An Army warrant officer was sentenced Thursday to 25 months in prison and ordered to repay $250,000 for stealing military equipment and for aggravated identity theft, according to the U.S. Attorney’s Office for the Eastern District of North Carolina.
Louisiana native CW2 Bryan Craig Allen, 35, used his position as property book officer to steal 43 unique AN/PSQ-20s night vision devices from two companies within 4th Battalion, 3rd Special Forces Group at Fort Bragg, North Carolina, federal prosecutors say.
Allen would cover the thefts by decreasing the electronic inventory in the unit’s property books and at times explained the decrease by saying that the items were transferred to another unit, according to court records.
He also forged the signature of other personnel on receipts for the items to falsely document the equipment transfers to a phony unit, the court records state.
The NVGs were stolen between April and June 2018. Some of them were later sold to Stratton “Mac” Beaubien, the owner of Red Horse Military Surplus in Fayetteville, the town outside Fort Bragg, according to a criminal complaint.

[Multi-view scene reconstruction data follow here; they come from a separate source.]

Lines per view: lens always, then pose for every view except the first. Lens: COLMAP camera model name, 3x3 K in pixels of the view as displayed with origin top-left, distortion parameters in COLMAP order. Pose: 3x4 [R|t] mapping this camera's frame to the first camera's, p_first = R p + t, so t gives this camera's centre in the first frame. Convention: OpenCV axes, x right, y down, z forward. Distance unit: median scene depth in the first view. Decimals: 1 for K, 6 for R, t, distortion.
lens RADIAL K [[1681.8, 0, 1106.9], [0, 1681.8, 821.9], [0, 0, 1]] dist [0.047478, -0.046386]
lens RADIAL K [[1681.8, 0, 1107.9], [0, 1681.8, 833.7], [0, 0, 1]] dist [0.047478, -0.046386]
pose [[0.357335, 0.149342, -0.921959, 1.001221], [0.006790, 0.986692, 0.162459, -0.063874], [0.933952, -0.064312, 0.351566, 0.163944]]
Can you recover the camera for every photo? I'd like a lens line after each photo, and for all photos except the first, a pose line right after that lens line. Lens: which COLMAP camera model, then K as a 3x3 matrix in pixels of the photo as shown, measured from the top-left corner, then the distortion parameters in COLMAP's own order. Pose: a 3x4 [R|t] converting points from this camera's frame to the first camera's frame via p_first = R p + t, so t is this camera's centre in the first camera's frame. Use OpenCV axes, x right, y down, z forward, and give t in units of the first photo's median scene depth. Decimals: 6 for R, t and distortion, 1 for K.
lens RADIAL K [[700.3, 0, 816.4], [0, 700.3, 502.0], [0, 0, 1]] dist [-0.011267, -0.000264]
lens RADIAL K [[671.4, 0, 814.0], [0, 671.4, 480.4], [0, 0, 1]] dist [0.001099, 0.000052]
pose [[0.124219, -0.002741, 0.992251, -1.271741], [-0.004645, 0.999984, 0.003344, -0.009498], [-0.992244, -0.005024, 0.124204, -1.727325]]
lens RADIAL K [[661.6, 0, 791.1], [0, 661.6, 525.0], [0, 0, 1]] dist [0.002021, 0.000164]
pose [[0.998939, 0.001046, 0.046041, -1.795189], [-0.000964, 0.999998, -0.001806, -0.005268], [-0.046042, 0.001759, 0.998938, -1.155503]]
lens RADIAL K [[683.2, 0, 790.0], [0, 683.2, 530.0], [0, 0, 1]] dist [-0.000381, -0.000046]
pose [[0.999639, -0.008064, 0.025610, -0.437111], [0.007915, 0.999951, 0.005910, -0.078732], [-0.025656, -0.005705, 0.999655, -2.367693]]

Army CID agents honed in on Beaubien when they found an eBay user selling military equipment with some of the transactions tied to Beaubien’s shop.
The soldiers embezzled a combined total of $90,000 between July 2009 and January 2010.
A search warrant was executed on Red Horse Military Surplus in late February 2019. Beaubien consented to a search of his cell phone by federal agents, revealing text messages from Allen offering to sell the NVGs for $2,500 each.
“Ill check with my guy. They have battery packs and mounts!?” a text message back to Allen on April 9, 2018, reads.
“Yep,” Allen responded, and following up days later by saying, “I got one more 20 if your [sic] interested.”
During their search of the Red Horse shop in February 2019, Army CID and Department of Homeland Security agents seized 13 of the 43 total NVGs removed from 3rd Group’s property books a year prior.
The court records do not detail whether the rest of the NVGs were recovered. The devices are considered sensitive military equipment and labeled with serial numbers.
The devices Allen stole, AN/PSQ-20s, are 3rd generation monocular NVGs that were fielded in the late-2000s to replace older PVS-7 and PVS-14 NVGs. They are made to military specifications and require “demilitarization” before being disposed of, according to Department of Defense policies.
A federal case linked to Beaubien also remains open, according to court records. The last filing, in December, indicates Beaubien has entered plea negotiations with U.S. attorneys.
Beaubien’s shop is still open, and he remains the owner, but he was not available for comment when Army Times called the establishment on Friday afternoon.